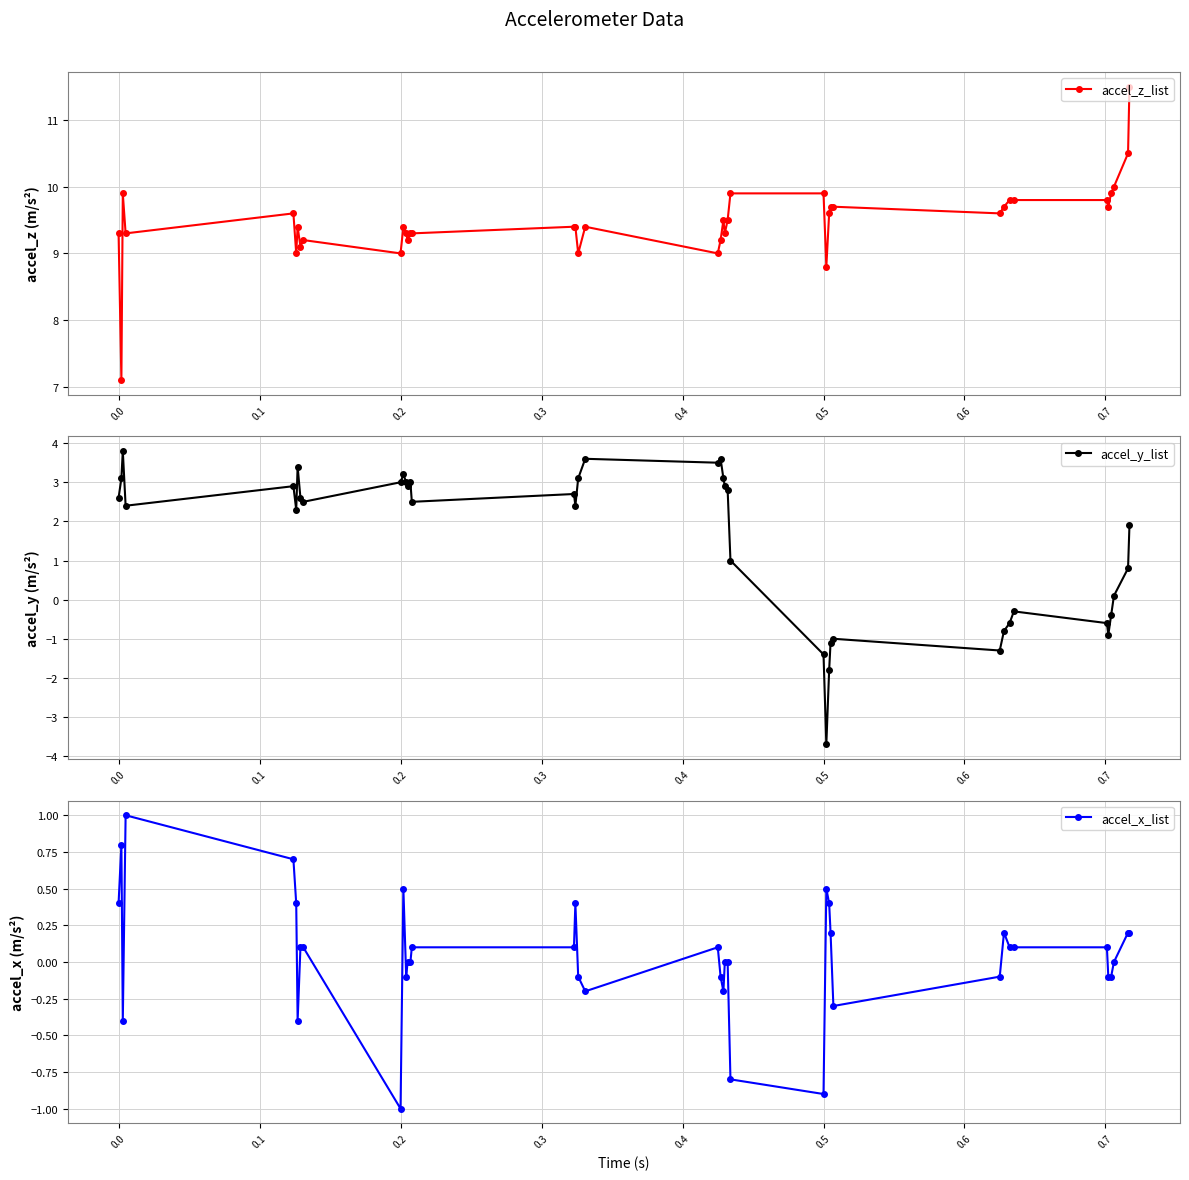

True or false: accel_z_list and accel_x_list cross at least once.

False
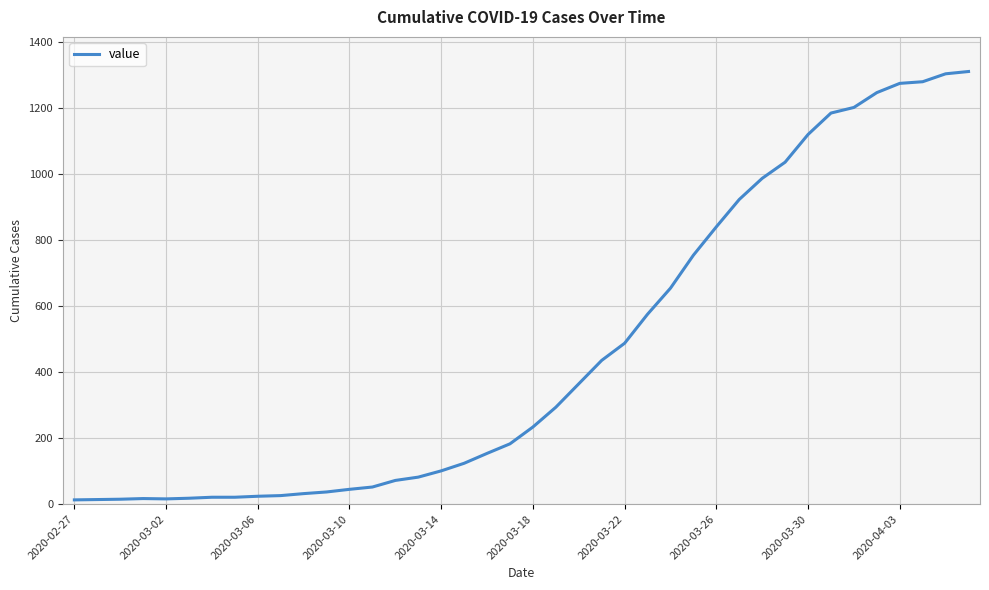

What is the difference between the maximum and minimum values?

1299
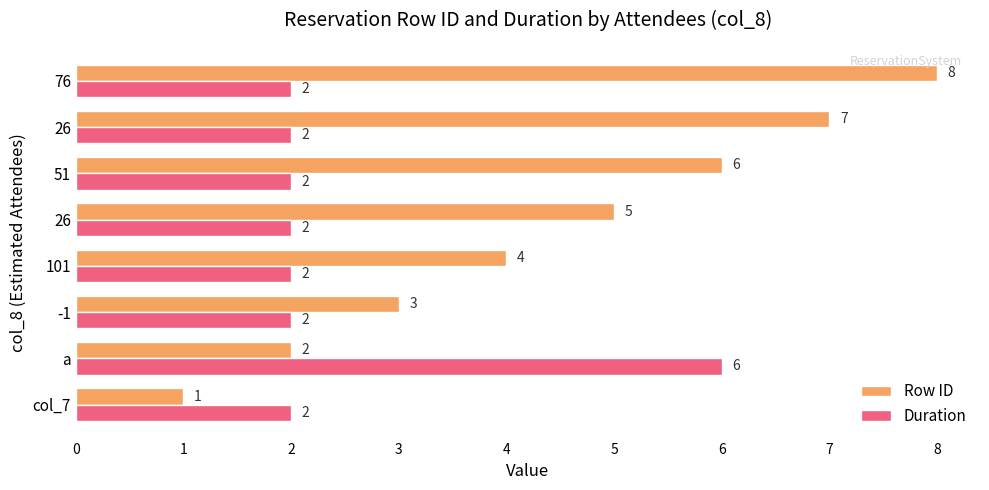

How many data points in Row ID are less than 5?

4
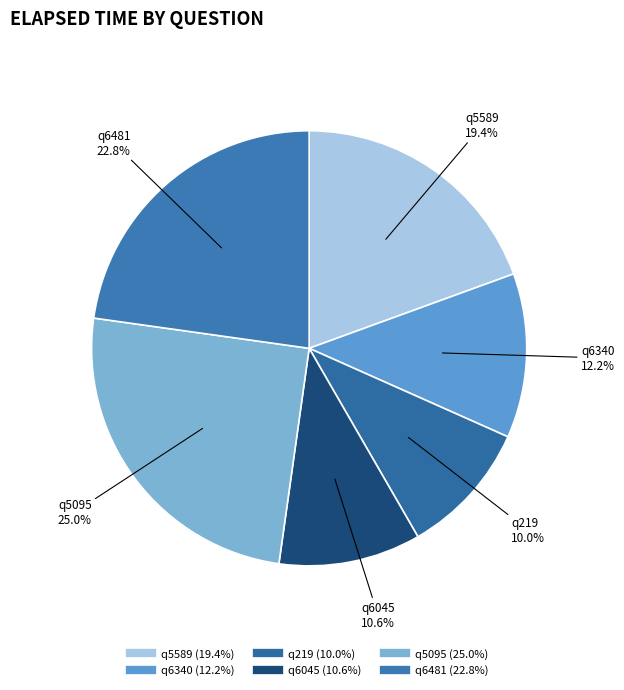

Combined, what portion of the pie is q5589 and q6045?

30.0%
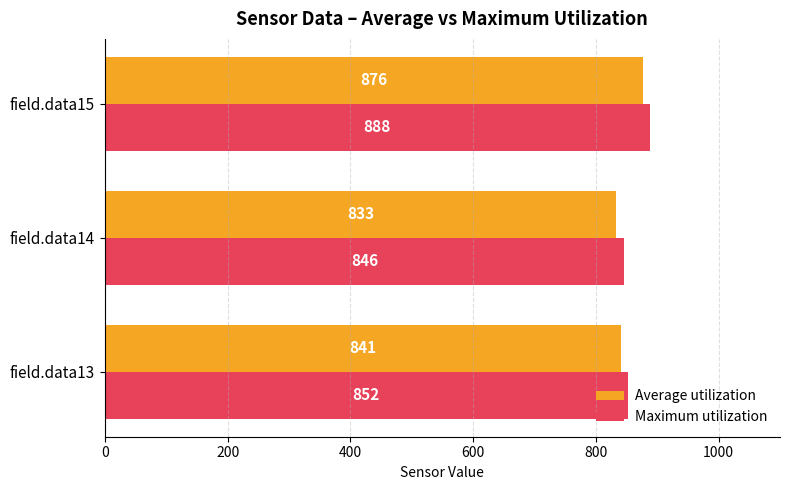

What is the total value across all series at field.data13?

1693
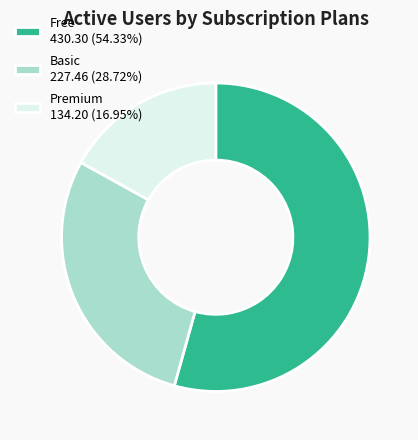

Combined, do Free 430.30 (54.33%) and Premium 134.20 (16.95%) account for over 50%?

Yes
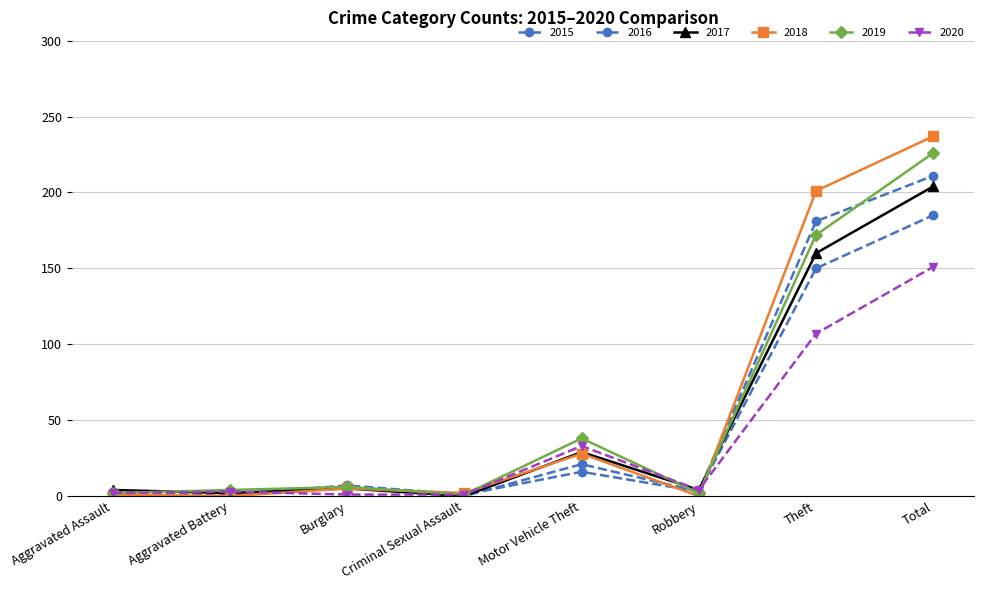

True or false: 2020 and 2018 cross at least once.

True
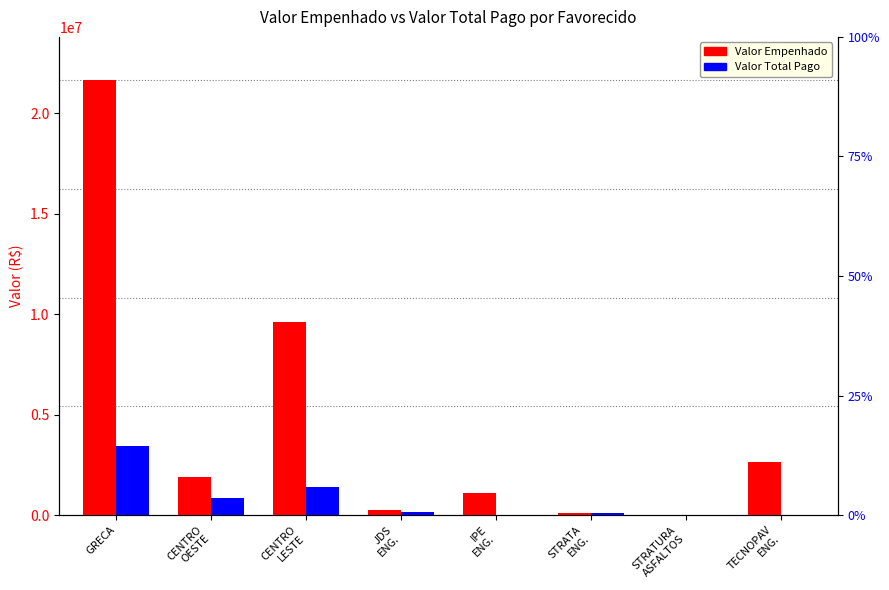

What is the value of the Valor Total Pago bar at the 3rd from the left?

1415725.5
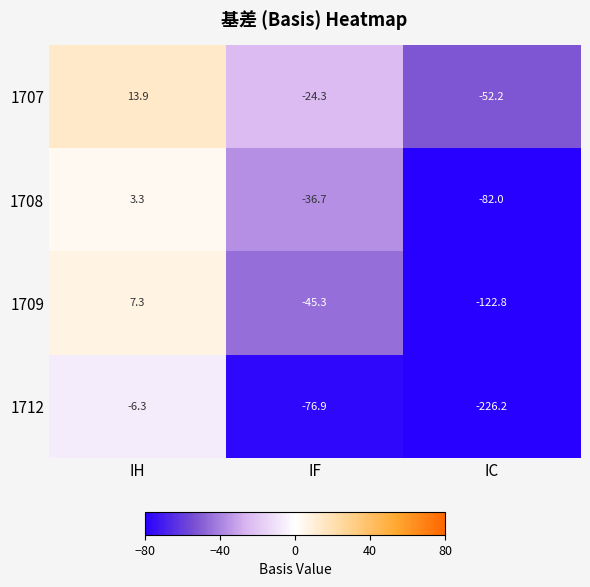

At which category is the sum across all series the highest?

IH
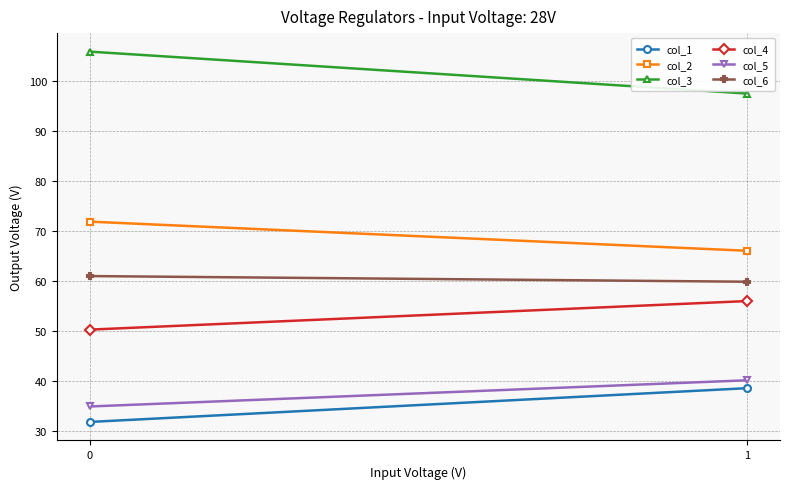

Reading left to right, transcribe all the data shown in this chart.

col_1: 31.7	38.5
col_2: 71.9	66.0
col_3: 105.9	97.5
col_4: 50.2	56.0
col_5: 34.8	40.1
col_6: 61.0	59.8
———
Extract every line of text from all of the records above, word for word and in the same order. Leave the pictures out.

▶ **Exercise answer**
True or false: accel_z_list and accel_x_list cross at least once.

False

What is the difference between the maximum and minimum values?

1299

How many data points in Row ID are less than 5?

4

Combined, what portion of the pie is q5589 and q6045?

30.0%

What is the total value across all series at field.data13?

1693

Combined, do Free 430.30 (54.33%) and Premium 134.20 (16.95%) account for over 50%?

Yes

True or false: 2020 and 2018 cross at least once.

True

What is the value of the Valor Total Pago bar at the 3rd from the left?

1415725.5

At which category is the sum across all series the highest?

IH

Reading left to right, transcribe all the data shown in this chart.

col_1: 31.7	38.5
col_2: 71.9	66.0
col_3: 105.9	97.5
col_4: 50.2	56.0
col_5: 34.8	40.1
col_6: 61.0	59.8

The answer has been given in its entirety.